As a sidelight to the excellent 2012 CSIcon event in Nashville, I was able to make an excursion on October 27 to Tennessee’s “haunted” Bell Witch Cave with a favorite co-investigator, Vaughn Rees (who drove to the conference from his home in Ensenada, Mexico!).
Stories of the Bell Witch haunting abound, making it one of the best known ghost tales of the American south. See M.V. Ingram, Authenticated History of the Famous Bell Witch (Clarkesville, TN, 1894). In recent years, debunkers—most of whom seem to have eschewed doing original work on the case, while offering their armchair opinions and virtual rehashings of others’ work—have been quick to dismiss the whole affair. They brand it complete fiction by Ingram (never mind, for instance, that the basic outlines of the story are found in an earlier Tennessee history).
The cave is on the old John Bell property—which also sports a replica family log cabin—located at Adams, Tennessee, a few miles northwest of Nashville. There, in 1817, sources report, certain disturbances began to plague the Bell family—knocking sounds, the pulling off of bed coverings, spilling of milk, and other mischief.
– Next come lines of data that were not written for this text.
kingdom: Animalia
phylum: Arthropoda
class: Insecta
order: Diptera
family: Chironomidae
These acts—what today would be called poltergeist phenomena—were attributed to a “witch.” They seemed especially to plague Bell’s young daughter Betsy, and they escalated until the death of Bell himself in 1820, when they ended, except for a brief return in 1828.
Going on site, Vaughn and I—both veteran spelunkers—eagerly toured both cabin and cave during the run-up to Halloween. For commercial caves, this one is (we were happy to find) little “improved,” lacking smooth walkways, steps, or hand rails (except leading to the entrance). Indeed, we had to sign a release requiring us to take full responsibility for any injuries incurred.
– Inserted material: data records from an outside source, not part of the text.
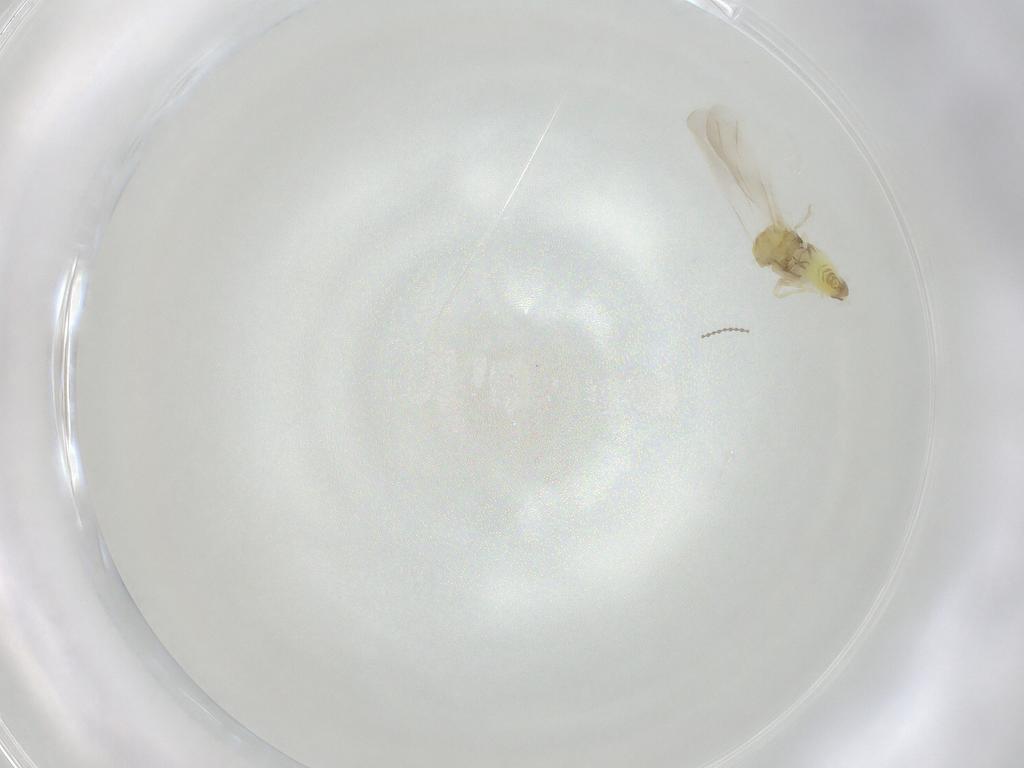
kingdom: Animalia
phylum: Arthropoda
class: Insecta
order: Hemiptera
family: Aleyrodidae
Our guide led us back about 500 feet (to a depth of some 15 stories) where she stopped at a flowstone formation called Eagle Rock. (Beyond this, progress would require one to be equipped for real cave exploration.) We were told that strange sounds were reportedly heard here, but in our few minutes of silence we heard only the sounds of flowing and dripping water. The guide described photos showing “orbs,” and “mist,” but these are attributable to the camera’s flash rebounding from moisture in the cave. We obtained “orbs” ourselves (see photo) as we have many times under such conditions. Reported “faces” in some photos tend to be simulacra, random patterns the mind interprets as something recognizable—a process called pareidolia.
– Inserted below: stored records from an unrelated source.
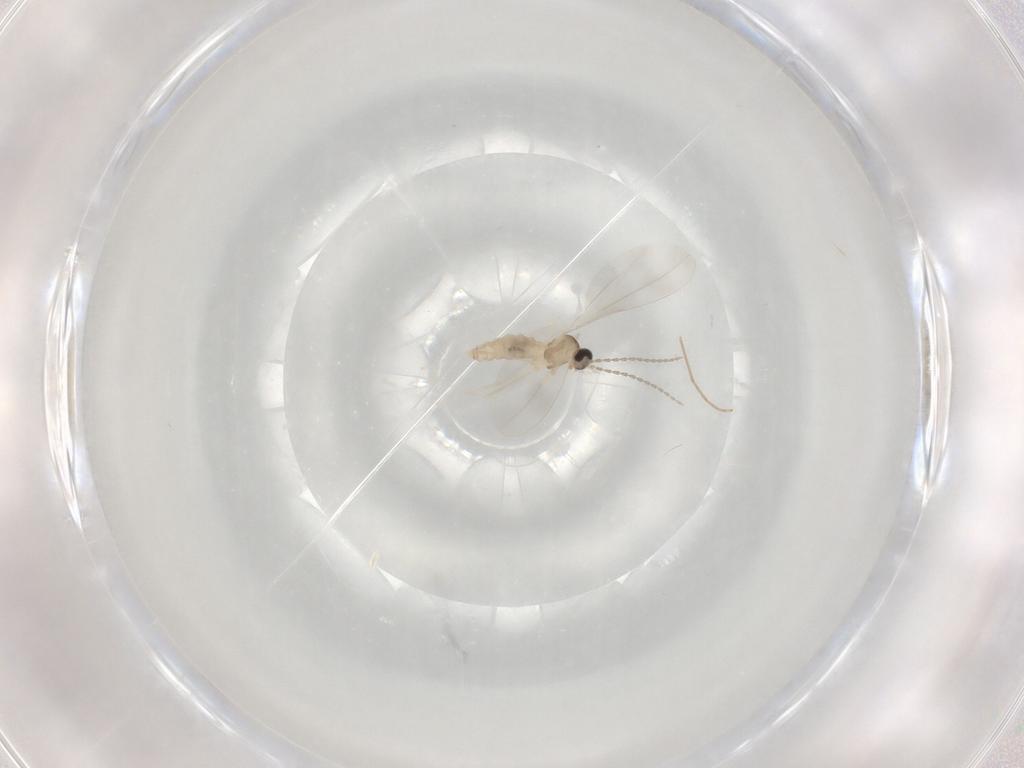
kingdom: Animalia
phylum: Arthropoda
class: Insecta
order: Diptera
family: Cecidomyiidae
I must say, we were not disappointed, never having expected real ghosts in the first place. However, the Bell Witch Cave did have one particularly intriguing feature: an area of ceiling with relatively scarce “soda straw” stalactites. (These fragile, thin-walled tubes of calcite form in conditions of still air when slowly dripping water deposits minerals only around the stalactite’s rim as it grows downward.) For us, at least, these represented one of the more bewitching aspects of the cave.